EXTRACT:
────────────────────

Reputation: 4505
I have some 2TB read only (no writing once created) files on a RAID 5 (4 x 7.2k @ 3TB) system.
Now I have some threads that wants to read portions of that file. Every thread has an array of chunks it needs. Every chunk is addressed by file offset (position) and size (mostly about 300 bytes) to read from.
What is the fastest way to read this data. I don't care about CPU cycles, (disk) latency is what counts. So if possible I want take advantage of NCQ of the hard disks.
As the files are highly compressed and will accessed randomly and I know exactly the position, I have no other way to optimize it.
What is the best way to read the data? Do you have experiences, tips, hints?
Upvotes: 13
Views: 1140
Reputation: 65314
The optimum number of parallel requests depends highly on factors outside your app (e.g. Disk count=4, NCQ depth=?, driver queue depth=? ...), so you might want to use a system, that can adapt or be adapted. My recommendation is:
Why sync reads? They have lower latency than ascync reads. Why waste latency on a queue? A good lockless queue implementation starts at less than 10ns latency, much less than two thread switches
Update: Some Q/A
Should the read threads keep the files open? Yes, definitly so.

────────────────────

DATA SECTION:
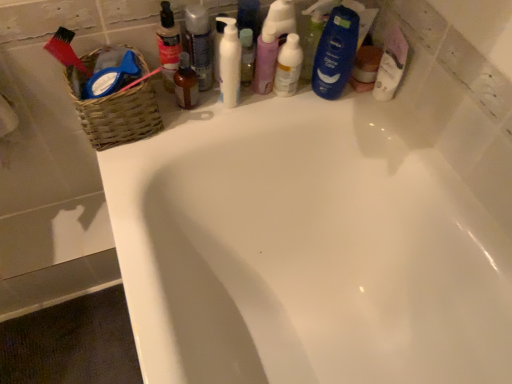
At what (x,y) coordinates should I click in order to perform the action: click on spots to the right of white matte pump bottle at upper center. Please return your answer as a coordinate pair (x, y). The image size is (512, 384). Looking at the image, I should click on (281, 108).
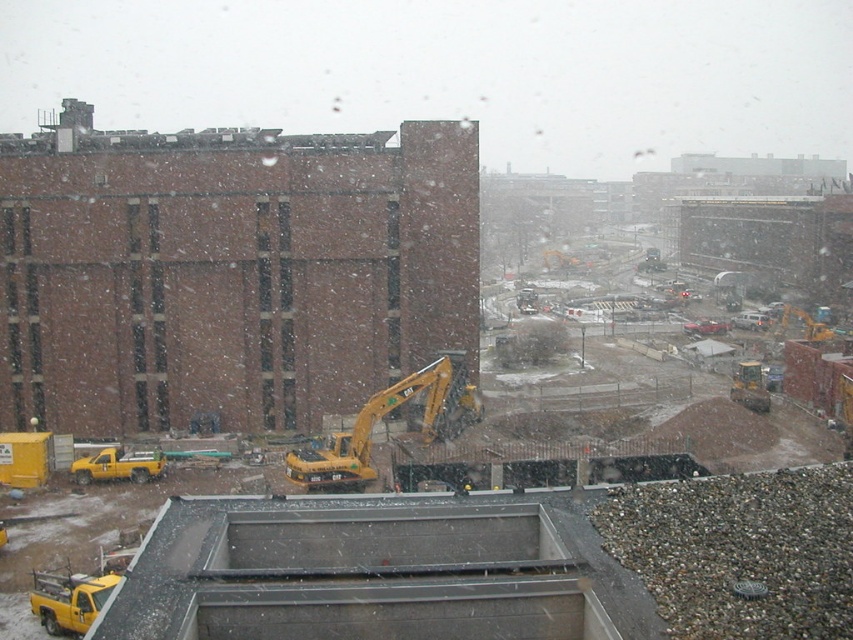
Question: Which of these objects is positioned closest to the yellow rubber tractor at lower right?

Choices:
 (A) yellow rubber excavator at center
 (B) brick building at left
 (C) yellow matte truck at lower left
 (D) matte yellow truck at lower left

Answer: (A)

Question: Does yellow rubber excavator at center have a larger size compared to yellow rubber tractor at lower right?

Choices:
 (A) yes
 (B) no

Answer: (A)

Question: Which of the following is the farthest from the observer?

Choices:
 (A) (738, 381)
 (B) (96, 456)
 (C) (369, 468)

Answer: (A)

Question: Can you confirm if yellow matte truck at lower left is positioned below yellow rubber tractor at lower right?

Choices:
 (A) yes
 (B) no

Answer: (A)

Question: Considering the relative positions of matte yellow truck at lower left and yellow matte truck at lower left in the image provided, where is matte yellow truck at lower left located with respect to yellow matte truck at lower left?

Choices:
 (A) above
 (B) below

Answer: (B)

Question: Which point is farther to the camera?

Choices:
 (A) (90, 605)
 (B) (729, 390)
 (C) (12, 381)
 (D) (405, 397)

Answer: (B)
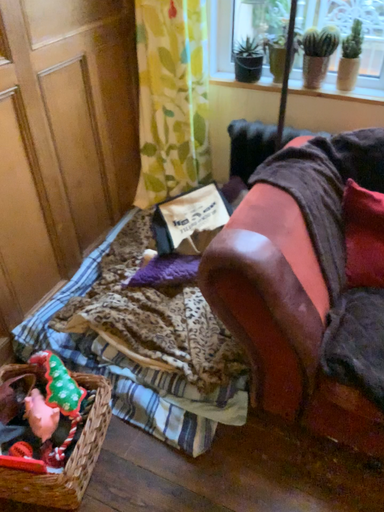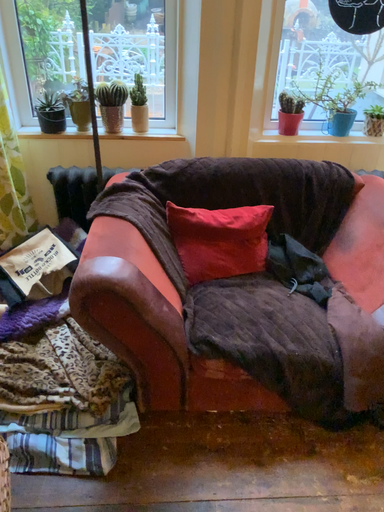
Question: How did the camera likely rotate when shooting the video?

Choices:
 (A) rotated left
 (B) rotated right

Answer: (B)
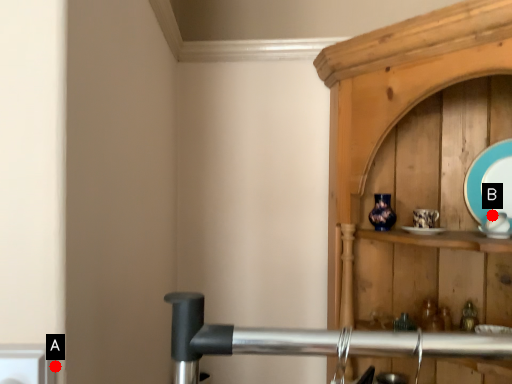
Question: Two points are circled on the image, labeled by A and B beside each circle. Which point is closer to the camera taking this photo?

Choices:
 (A) A is closer
 (B) B is closer

Answer: (A)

────────────────────

PROBLEM REQUIREMENTS:
Continue the forum thread on fast random reads from large files on a RAID array, picking up after its last line. The entries are separate from the thread and have nothing to do with it.

ANSWER SECTION:
Would you use a FileStream with FileOptions.RandomAccess? Yes
You write "synchronously read the chunk". Does this mean every single read thread should start reading a chunk from disk as soon as it dequeues an order to read a chunk? Yes, that's what I meant. The queue depth of read requests is managed by the thread count.
Upvotes: 4
Reputation: 782
Disks are "single threaded" because there is only one head. It won't go faster no matter how many threads you use... in fact more threads probably will just slow things down. Just get yourself the list and arrange (sort) it in the app.
You can of course use many threads that'd make use of NCQ probably more efficient, but arranging it in the app and using one thread should work better.
If the file is fragmented - use NCQ and a couple of threads because you then can't know exact position on disk so only NCQ can optimize reads. If it's contignous - use sorting.
You may also try direct I/O to bypass OS caching and read the whole file sequentially... it sometimes can be faster, especially if you have no other load on this array.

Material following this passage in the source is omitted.